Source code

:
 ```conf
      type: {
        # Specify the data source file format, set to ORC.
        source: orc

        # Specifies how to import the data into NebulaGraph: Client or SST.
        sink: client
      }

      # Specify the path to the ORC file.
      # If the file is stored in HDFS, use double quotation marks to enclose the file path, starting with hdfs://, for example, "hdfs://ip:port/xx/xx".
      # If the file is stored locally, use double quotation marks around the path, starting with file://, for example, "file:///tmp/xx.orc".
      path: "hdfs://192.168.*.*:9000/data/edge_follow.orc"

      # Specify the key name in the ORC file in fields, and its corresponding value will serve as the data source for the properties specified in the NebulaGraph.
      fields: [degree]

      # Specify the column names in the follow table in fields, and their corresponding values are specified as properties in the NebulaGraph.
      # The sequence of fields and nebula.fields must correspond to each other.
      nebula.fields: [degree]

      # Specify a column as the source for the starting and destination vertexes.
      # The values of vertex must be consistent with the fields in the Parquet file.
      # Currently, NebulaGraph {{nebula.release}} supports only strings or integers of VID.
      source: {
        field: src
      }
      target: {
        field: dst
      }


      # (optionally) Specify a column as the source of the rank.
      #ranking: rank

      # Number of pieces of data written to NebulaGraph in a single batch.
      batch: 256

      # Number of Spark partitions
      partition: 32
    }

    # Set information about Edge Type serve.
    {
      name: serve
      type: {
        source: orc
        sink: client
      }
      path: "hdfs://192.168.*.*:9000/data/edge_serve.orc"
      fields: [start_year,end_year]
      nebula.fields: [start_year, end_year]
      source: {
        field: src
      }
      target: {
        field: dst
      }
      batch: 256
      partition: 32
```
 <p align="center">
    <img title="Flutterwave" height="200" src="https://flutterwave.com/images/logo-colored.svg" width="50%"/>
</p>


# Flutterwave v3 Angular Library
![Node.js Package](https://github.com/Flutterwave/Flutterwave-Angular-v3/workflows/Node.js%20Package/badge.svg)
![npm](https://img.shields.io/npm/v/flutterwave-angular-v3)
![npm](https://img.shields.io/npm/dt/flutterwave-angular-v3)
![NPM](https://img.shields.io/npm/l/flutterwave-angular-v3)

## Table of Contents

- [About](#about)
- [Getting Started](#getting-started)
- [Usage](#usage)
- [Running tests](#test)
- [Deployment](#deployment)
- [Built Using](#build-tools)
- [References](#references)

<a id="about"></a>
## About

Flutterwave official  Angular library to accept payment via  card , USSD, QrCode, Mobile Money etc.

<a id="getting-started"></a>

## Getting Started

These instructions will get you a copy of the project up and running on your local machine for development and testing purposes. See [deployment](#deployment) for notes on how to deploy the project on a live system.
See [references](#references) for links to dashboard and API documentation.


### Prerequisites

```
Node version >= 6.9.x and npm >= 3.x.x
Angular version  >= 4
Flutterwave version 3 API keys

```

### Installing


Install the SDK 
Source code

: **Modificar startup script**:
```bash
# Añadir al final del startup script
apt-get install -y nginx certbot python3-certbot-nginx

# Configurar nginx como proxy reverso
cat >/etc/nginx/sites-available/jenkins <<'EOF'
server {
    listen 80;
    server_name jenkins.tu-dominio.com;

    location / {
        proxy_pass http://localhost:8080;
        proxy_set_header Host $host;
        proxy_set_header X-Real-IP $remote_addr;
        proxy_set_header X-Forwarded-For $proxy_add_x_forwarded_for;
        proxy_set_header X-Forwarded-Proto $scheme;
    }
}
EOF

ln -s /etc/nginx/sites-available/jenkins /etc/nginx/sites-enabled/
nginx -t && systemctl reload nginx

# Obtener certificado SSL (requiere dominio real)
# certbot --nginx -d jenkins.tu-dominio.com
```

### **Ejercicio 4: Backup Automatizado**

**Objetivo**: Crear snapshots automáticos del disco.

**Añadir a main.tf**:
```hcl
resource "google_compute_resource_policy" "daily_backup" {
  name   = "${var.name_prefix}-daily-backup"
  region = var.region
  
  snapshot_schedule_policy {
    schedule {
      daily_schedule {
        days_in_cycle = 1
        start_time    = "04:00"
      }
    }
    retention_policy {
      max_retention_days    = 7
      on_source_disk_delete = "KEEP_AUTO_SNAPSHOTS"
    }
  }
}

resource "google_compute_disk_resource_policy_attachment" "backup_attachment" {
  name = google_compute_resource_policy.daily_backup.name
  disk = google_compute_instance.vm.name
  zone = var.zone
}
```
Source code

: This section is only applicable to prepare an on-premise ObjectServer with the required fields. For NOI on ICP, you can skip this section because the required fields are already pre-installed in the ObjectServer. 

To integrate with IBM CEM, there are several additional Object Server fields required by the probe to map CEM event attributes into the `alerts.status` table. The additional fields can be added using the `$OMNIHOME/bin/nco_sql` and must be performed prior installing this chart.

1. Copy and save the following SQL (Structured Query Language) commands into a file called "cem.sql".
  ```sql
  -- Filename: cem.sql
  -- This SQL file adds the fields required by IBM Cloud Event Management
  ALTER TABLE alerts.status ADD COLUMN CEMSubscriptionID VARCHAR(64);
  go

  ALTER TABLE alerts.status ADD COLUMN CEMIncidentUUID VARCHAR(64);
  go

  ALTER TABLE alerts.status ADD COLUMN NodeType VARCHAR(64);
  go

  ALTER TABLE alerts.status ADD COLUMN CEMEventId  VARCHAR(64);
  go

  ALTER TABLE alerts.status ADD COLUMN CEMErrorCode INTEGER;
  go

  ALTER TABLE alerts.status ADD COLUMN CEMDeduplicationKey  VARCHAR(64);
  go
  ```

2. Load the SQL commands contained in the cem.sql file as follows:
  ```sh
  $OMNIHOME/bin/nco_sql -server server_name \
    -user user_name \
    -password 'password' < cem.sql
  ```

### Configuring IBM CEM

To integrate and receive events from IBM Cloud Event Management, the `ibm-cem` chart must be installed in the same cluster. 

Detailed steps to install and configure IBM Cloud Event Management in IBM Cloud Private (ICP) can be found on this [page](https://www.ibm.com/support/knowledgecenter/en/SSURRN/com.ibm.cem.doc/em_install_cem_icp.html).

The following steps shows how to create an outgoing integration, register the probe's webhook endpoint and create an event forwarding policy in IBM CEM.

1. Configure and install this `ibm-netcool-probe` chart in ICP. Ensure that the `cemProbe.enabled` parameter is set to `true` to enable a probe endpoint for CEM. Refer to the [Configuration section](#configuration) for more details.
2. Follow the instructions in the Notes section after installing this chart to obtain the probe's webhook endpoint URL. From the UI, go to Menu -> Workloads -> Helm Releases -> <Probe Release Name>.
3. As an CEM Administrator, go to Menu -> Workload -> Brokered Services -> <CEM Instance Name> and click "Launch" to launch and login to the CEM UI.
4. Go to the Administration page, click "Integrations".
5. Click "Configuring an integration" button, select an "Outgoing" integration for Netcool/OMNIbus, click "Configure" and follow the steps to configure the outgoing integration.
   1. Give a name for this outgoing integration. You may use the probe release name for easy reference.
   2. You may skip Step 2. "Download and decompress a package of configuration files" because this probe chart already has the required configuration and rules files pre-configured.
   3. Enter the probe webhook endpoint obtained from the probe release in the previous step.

-*-

WORK ORDER: Check each line of the entries above, and show every one holding the word "Configuring".

ANSWER:
### Configuring IBM CEM
5. Click "Configuring an integration" button, select an "Outgoing" integration for Netcool/OMNIbus, click "Configure" and follow the steps to configure the outgoing integration.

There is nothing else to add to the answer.